Reference is now made to FIG. 2 to show the application of the material 18, 20, 12 to provide a hardfaced 24 surface at various exposed surfaces of a steel bodied rolling cutter drillbit 26 that, without special treatment, are readily eroded or abraded away. As is seen in FIG. 2 the hardfacing layer 24 can be easily applied in a patterned or predetermined array so that the relatively expensive hardfacing materials 18, 20, 12 can be judiciously utilized in those areas from which the most benefit can be obtained. Therefore, it can be seen that, as applied to the rolling cone 28 of a drill bit 26, the material 24, at present, is applied between adjacent cutting elements 30 of a common circumferential row thereof or is applied circumferentially between adjacent rows to prevent erosion of the base material in an area that, if left otherwise exposed, would erode to the extent that the cutting elements 30 would become dislodged from their sockets. Further, it is seen that the hardfacing 24 will be applied to the shirttail area 32 of the cutter arms 36 in a manner, such as a patterned array or a continuous layer, that prevents the shirttail 32 from eroding or abrading away prematurely, and which would, if abraded away, expose the internal seal, adjacent the bearing cavity at the base 38 of the cone 28 directly to the downhole mud. Other areas and patterns on various downhole drilling tools are also available candidates for the application of this material in the disclosed manner.

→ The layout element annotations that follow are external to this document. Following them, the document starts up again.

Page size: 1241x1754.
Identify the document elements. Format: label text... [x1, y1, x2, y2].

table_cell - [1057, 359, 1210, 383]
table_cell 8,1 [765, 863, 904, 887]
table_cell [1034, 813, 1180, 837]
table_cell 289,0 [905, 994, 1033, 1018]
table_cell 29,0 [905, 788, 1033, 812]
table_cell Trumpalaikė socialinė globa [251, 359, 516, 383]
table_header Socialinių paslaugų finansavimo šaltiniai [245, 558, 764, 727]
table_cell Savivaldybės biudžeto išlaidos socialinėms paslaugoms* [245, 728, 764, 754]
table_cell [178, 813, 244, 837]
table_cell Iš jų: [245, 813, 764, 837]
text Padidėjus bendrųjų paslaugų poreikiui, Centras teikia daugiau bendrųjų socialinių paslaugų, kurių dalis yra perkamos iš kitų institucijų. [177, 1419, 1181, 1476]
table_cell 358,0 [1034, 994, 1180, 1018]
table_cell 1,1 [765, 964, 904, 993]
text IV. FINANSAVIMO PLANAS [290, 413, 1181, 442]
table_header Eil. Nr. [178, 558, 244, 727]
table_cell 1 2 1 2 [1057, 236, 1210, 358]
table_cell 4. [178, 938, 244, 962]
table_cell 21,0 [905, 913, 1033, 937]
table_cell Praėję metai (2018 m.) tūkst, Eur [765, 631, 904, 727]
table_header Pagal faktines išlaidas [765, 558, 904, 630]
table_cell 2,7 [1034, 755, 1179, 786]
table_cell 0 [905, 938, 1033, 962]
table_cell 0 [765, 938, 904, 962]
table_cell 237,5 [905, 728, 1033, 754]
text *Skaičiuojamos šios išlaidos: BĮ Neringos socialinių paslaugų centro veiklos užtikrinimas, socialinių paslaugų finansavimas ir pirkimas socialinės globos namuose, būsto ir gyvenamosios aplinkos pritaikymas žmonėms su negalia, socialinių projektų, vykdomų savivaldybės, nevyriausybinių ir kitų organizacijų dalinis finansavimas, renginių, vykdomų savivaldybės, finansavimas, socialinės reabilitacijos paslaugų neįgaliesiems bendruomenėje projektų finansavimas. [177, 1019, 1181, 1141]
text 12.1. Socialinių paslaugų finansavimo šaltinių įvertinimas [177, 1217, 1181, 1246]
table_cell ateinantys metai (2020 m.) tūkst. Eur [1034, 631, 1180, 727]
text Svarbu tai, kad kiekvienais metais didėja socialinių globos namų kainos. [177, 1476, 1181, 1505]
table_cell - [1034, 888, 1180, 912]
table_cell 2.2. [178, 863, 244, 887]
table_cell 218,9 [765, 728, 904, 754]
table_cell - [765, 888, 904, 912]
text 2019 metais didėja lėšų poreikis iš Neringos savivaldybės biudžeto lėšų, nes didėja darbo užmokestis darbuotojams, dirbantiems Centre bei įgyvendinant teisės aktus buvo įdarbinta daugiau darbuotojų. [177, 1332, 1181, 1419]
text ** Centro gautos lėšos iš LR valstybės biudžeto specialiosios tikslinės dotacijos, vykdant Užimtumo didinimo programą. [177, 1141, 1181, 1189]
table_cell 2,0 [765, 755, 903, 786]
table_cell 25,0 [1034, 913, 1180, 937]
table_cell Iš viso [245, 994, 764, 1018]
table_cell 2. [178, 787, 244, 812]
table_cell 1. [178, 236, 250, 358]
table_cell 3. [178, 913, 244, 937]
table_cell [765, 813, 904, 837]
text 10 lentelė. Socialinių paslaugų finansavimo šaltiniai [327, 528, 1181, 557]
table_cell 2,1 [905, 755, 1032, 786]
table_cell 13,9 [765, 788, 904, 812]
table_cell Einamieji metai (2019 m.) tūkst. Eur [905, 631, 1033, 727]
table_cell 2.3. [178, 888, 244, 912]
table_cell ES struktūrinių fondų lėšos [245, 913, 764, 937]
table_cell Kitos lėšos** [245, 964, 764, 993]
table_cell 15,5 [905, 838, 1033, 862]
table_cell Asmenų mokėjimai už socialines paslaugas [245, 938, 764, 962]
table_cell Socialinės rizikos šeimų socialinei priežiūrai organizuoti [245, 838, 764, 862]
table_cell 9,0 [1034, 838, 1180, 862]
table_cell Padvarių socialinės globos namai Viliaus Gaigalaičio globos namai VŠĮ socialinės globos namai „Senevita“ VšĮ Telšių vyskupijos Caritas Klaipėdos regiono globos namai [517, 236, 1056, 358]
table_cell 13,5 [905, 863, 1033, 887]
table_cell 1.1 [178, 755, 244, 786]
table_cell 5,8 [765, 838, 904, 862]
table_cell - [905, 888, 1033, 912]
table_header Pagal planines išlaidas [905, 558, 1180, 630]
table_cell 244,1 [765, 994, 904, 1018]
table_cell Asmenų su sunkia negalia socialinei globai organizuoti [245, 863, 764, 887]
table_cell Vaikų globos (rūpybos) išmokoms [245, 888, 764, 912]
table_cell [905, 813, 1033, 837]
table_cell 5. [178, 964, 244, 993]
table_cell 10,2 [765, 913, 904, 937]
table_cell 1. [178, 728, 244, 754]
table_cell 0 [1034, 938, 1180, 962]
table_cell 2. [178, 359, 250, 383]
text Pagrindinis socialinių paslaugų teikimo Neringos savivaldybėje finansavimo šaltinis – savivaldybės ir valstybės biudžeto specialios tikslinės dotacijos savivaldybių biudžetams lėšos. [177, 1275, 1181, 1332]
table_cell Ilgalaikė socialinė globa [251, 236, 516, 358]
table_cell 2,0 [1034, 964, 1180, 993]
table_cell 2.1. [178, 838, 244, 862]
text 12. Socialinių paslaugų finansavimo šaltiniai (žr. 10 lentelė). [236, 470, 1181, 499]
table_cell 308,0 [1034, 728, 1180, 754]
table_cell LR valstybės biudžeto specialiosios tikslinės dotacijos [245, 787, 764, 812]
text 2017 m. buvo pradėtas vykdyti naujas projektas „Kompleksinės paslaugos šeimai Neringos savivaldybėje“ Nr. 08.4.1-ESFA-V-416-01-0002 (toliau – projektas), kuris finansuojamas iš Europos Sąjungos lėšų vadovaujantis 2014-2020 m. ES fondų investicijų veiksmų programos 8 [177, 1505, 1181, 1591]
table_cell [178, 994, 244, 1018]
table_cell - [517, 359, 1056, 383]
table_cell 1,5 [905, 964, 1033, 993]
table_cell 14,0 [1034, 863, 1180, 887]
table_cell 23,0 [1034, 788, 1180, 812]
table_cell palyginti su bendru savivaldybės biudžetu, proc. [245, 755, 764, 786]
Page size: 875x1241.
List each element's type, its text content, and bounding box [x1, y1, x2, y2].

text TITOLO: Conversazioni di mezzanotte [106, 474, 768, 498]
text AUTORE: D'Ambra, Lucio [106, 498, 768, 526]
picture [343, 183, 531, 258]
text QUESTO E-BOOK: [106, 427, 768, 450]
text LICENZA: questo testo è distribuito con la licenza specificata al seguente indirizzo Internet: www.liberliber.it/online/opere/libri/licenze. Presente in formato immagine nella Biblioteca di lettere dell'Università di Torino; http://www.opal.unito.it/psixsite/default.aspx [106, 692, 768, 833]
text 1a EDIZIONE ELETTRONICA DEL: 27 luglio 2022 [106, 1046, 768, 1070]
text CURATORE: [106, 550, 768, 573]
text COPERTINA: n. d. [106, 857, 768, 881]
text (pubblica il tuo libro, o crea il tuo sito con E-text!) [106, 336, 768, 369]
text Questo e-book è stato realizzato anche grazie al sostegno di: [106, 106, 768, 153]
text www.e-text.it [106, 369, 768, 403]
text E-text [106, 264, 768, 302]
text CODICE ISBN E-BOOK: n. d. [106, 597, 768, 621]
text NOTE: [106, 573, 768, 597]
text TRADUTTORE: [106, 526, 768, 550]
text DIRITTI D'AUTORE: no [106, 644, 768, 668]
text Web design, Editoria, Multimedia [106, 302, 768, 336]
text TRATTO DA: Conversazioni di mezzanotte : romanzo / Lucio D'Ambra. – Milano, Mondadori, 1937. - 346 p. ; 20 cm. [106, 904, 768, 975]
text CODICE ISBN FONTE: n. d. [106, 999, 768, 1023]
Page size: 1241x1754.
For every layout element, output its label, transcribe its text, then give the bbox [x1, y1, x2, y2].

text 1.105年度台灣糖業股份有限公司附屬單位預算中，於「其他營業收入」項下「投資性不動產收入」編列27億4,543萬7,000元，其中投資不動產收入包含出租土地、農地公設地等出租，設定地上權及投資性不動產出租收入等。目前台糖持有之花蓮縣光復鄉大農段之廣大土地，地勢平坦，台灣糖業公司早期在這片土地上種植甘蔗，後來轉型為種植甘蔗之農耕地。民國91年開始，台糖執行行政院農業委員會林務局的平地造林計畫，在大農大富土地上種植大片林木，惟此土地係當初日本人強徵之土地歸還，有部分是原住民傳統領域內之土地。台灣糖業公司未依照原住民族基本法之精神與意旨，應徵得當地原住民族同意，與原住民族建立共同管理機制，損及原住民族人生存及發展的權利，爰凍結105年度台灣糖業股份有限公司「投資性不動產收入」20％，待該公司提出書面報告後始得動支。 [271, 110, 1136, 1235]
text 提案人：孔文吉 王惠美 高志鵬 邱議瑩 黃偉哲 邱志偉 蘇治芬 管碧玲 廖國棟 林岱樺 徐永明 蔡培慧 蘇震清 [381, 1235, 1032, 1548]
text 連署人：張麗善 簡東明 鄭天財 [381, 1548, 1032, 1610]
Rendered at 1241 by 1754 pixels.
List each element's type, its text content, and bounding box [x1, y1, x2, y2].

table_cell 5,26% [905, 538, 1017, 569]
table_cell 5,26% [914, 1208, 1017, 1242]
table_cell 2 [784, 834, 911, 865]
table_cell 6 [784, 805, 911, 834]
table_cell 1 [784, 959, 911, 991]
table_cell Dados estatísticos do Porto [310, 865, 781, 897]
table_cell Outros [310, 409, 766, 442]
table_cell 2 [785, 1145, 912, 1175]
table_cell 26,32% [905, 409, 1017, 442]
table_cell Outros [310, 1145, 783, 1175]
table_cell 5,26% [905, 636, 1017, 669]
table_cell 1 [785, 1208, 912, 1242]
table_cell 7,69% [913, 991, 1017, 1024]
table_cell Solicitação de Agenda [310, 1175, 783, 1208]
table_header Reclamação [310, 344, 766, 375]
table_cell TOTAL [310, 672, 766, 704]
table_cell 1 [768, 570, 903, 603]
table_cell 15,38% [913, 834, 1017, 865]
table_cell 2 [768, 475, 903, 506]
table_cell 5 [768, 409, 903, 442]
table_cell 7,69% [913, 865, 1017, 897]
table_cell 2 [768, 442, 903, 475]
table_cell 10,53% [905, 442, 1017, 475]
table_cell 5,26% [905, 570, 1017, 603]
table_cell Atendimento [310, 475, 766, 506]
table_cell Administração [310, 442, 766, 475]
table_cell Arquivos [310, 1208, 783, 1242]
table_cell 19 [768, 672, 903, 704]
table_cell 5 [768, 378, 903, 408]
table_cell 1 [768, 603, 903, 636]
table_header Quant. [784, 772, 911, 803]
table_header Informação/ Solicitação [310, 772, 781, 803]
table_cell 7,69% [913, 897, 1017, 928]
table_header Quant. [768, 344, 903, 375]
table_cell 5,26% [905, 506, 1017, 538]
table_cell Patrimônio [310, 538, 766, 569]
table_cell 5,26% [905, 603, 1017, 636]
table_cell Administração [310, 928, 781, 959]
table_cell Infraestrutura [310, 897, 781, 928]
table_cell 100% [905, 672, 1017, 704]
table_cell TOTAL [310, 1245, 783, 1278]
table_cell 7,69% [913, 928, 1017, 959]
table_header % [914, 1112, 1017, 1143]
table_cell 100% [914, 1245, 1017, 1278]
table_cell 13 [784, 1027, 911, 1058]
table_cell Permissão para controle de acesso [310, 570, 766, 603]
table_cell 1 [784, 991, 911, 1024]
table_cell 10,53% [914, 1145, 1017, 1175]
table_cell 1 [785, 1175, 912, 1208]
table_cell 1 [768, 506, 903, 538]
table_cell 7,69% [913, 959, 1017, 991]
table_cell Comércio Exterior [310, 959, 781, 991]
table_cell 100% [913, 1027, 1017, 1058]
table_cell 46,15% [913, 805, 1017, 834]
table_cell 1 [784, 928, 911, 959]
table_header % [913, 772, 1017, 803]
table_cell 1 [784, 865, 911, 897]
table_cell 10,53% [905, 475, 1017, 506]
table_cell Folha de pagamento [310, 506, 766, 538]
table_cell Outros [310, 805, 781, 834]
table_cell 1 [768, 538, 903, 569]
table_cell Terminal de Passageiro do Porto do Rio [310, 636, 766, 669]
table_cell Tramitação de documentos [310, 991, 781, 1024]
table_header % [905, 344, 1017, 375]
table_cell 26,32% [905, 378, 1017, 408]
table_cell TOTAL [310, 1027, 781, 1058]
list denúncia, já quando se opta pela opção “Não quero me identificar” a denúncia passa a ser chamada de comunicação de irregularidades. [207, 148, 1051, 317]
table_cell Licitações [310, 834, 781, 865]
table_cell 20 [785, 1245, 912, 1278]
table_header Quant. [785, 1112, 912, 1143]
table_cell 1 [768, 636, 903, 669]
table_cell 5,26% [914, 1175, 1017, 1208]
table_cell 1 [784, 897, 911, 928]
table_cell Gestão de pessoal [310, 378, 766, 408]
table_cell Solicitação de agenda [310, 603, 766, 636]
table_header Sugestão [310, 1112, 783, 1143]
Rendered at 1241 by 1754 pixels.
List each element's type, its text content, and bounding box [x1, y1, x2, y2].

Reference is now made to FIG. 3 which shows a schematic illustration of a photomicrograph of approximately 200 times enlargement of a cross section of a surface 16 having the hardface layer 24 of material 18, 20, 12 of the above invention fused thereto in accordance with the above technique. As therein seen, the hardface layer 24 is comprised of the bulk carbide 12 that provides an aggressive wear resistant surface. The smaller particles are the powdered carbide 18, entrained in the super-alloy based matrix 20 that adheres to the bulk material 12 and is metallurgically bonded to the article surface 16. It is thus clearly seen that the matrix material 20 flows to positions below and between the bulk carbide 12 and the article surface 16 to fill all voids, to provide maximum bonding of the bulk carbide 12 to the surface 16; and further, that the heavy metal refractory carbide powder 18 is dispersed throughout the matrix material 20, to give an unsurpassed wear resistant quality to the super-alloy based matrix material so that it is not readily worn away and, in fact, provides a tough hardface cladding to the surface even without the inclusion of the bulk carbide. The uneven surface of the base material, as shown in FIG. 3, is illustrative of how surfaces appear at high magnification.